---------- Bagian Dokumen ----------
Kisah ASN Madrasah Jaga Bumi dalam Spirit Ekoteologi

Di bawah langit cerah pagi itu, tangan-tangan para ASN tampak sibuk menanam pohon di lahan madrasah. Tanah digali, bibit disiapkan, akar ditanam, air disiram. Semua dilakukan bukan sekadar menjalankan tugas seremonial, tetapi dengan semangat tulus yang mengalir dari dalam hati. Di balik aktivitas fisik itu, ada misi spiritual yang lebih dalam yakni menumbuhkan kesadaran, menyuburkan iman, dan menyambung kembali relasi manusia dengan alam sebagai ciptaan-Nya.
Saya menyaksikan langsung momentum ini di tempat saya mengabdi: MAN 1 Mojokerto. Dalam semangat pengabdian dan cinta lingkungan, 19 PPPK dan 1 CPNS formasi 2024 penempatan madrasah kami bersama-sama melaksanakan Program Ekoteologi yang digagas oleh Menteri Agama RI, Bapak Nasaruddin Umar. Awalnya saya sama sekali awam dengan istilah Ekoteologi. Saya tidak tahu apa maknanya, apalagi hubungannya dengan profesi saya sebagai guru. Namun, rasa ingin tahu membawa saya pada pemahaman yang membuka mata bahwa ekoteologi menjaga bumi adalah bagian dari ibadah.
Kegiatan pagi itu pun tak berhenti di tanah dan tangan. Momen penuh makna ini diabadikan dalam video singkat dan dibagikan di media sosial pribadi seperti Instagram dan TikTok. Tanpa disangka, video yang menampilkan senyum tulus para ASN Kemenag 2024 saat menanam pohon dengan penuh semangat itu justru masuk FYP dan mendapat respons positif dari warganet. Dari situ saya belajar, bahwa aksi kecil yang dilakukan dengan hati bisa menjangkau lebih luas dan menyentuh lebih banyak jiwa bahkan di ruang digital yang sering kita anggap dingin.
Sebagai guru sekaligus ASN di lingkungan madrasah, saya tersentuh. Bukan hanya karena hijaunya bibit yang kami tanam, tetapi karena saya menemukan makna baru dalam profesi saya. Mendidik berarti menanam nilai, menumbuhkan kepedulian, dan menyalakan kesadaran akan tanggung jawab spiritual terhadap bumi yang menjadi rumah bersama. Ekoteologi, yang dulu terasa asing bagi saya, kini menjelma menjadi cermin yang memantulkan kembali tujuan sejati kita sebagai pendidik dan hamba-Nya. Saya pun mulai membaca alam sebagai ayat Tuhan.
Membaca Alam sebagai Ayat Tuhan
Bagi orang yang beriman, alam bukan sekadar ruang hidup. Ia adalah mushaf terbuka, kitab tak bertinta yang memuat pesan-pesan suci dari Sang Pencipta. Angin yang berembus, hujan yang turun, gunung yang menjulang, dan pohon yang tumbuh. Semuanya adalah ayat-ayat Allah yang bisa dibaca oleh hati yang bersih.
---------- Bahan yang Diberikan ----------
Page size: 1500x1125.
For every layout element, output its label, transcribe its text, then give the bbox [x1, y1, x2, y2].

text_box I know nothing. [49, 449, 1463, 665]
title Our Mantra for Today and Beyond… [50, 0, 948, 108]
----------
Soal Tertulis A: Menurut tulisan tentang ekoteologi, siapa yang menggagas Program Ekoteologi?
Soal Tertulis B: Tulis kembali bagian tulisan tentang ekoteologi yang dimulai dari "Kegiatan pagi itu" dan berakhir pada "kita anggap dingin.". Ganti "warganet" dengan "pengguna internet".
Soal Tertulis C: Teruskan tulisan tentang ekoteologi, dimulai setelah kalimat terakhir yang ditampilkan.
Daftar tersebut tidak berhubungan dengan tulisan tentang ekoteologi.

Hasil A: Program Ekoteologi digagas oleh Menteri Agama RI, Bapak Nasaruddin Umar.

Hasil B:
Kegiatan pagi itu pun tak berhenti di tanah dan tangan. Momen penuh makna ini diabadikan dalam video singkat dan dibagikan di media sosial pribadi seperti Instagram dan TikTok. Tanpa disangka, video yang menampilkan senyum tulus para ASN Kemenag 2024 saat menanam pohon dengan penuh semangat itu justru masuk FYP dan mendapat respons positif dari pengguna internet. Dari situ saya belajar, bahwa aksi kecil yang dilakukan dengan hati bisa menjangkau lebih luas dan menyentuh lebih banyak jiwa bahkan di ruang digital yang sering kita anggap dingin.

Hasil C:
Ketika pohon ditebang sembarangan, air sungai dicemari, udara dikotori, atau tanah dieksploitasi tanpa belas kasih, sesungguhnya bukan hanya ekosistem yang rusak. Lebih dari itu, amanah ilahi telah dikhianati. Allah Swt. telah berfirman dalam QS. Ar- Rum ayat 41: “Telah tampak kerusakan di darat dan di laut disebabkan karena perbuatan tangan manusia…”
Ayat ini tidak hanya menjadi teguran, tapi juga ajakan reflektif: bahwa krisis lingkungan bukan semata musibah alamiah, tapi akibat dari kelalaian manusia dalam menjaga keseimbangan. Menjaga lingkungan bukan hanya urusan duniawi atau program kerja tahunan, melainkan bagian dari ibadah, bagian dari wujud keimanan yang hidup.
Dalam Al-Qur’an, Allah Swt. menegaskan peran manusia sebagai khalifah di bumi sebagaimana tertulis dalam QS. Al-Baqarah ayat 30: "Ingatlah ketika Tuhanmu berfirman kepada para malaikat: Sesungguhnya Aku hendak menjadikan seorang khalifah di muka bumi."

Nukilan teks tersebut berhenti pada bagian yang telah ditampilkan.